**REQUIREMENT A:**
According to the Let Me In post, how much did the film gross, and what was its widest release?
**REQUIREMENT B:**
Extend the Let Me In post past its last sentence.

It occurred to me recently that I had never said anything about Let Me In, post theatrical release, so let's do that now since it's fresh out on DVD. The American vampire film won a few year-end citations here and there as a high-quality film but it didn't fare well with the public. It was featured in Cinematical's surprising and funny list of the lowest grossing wide releases of 2010 a month ago. Here's what they said about the vampire film.

Let Me In (Gross: $12.1 million. Widest release: 2,042 theaters.) Let's face it. No matter how good it was, a moody remake of a Swedish import about a non-sparkling teen vampire was never going to be a blockbuster. But we were still surprised at just how poorly this fared in theaters. For comparison's sake, 'Twilight: Eclipse' made $300 million, and even 'Vampires Suck' made $36 million. This is why we can't have nice things.

I get the sentiment and love the joke but I can't agree that it's a big loss as a "nice thing".

**COLLECTED DATA:**
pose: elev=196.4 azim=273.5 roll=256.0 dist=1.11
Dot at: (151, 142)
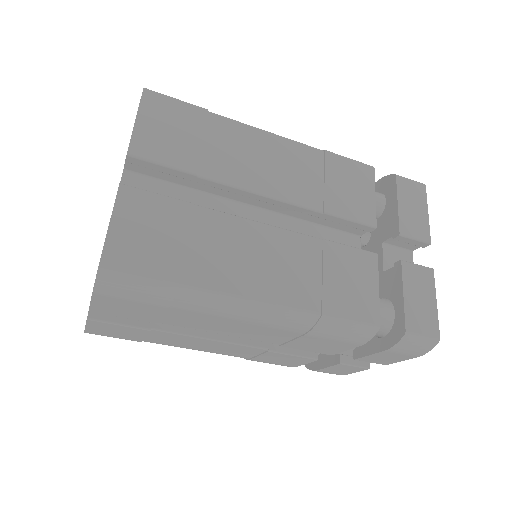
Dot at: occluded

**EXPECTED ANSWER A:**
$12.1 million, with a widest release of 2,042 theaters.

**EXPECTED ANSWER B:**
It's true that I objected to the remake so I wasn't automatically the most receptive audience. But I kept hearing how good it was so I finally caved and watched a couple of months ago, at first with great interest, about what they'd alter and how its new American setting would affect it. The strong reviews are not surprising. It's a well made, handsome movie. The cinematography is beautiful and moody (though it heavily borrows from the aesthetic ideas from the original, particularly in regards to depth of field), the performances are solid, etcetera.

But the movie fails to answer the question that all remakes must answer: What is the reason you are remaking this? If the movie presents no answer beyond "because it was in a funny language" the movie has failed.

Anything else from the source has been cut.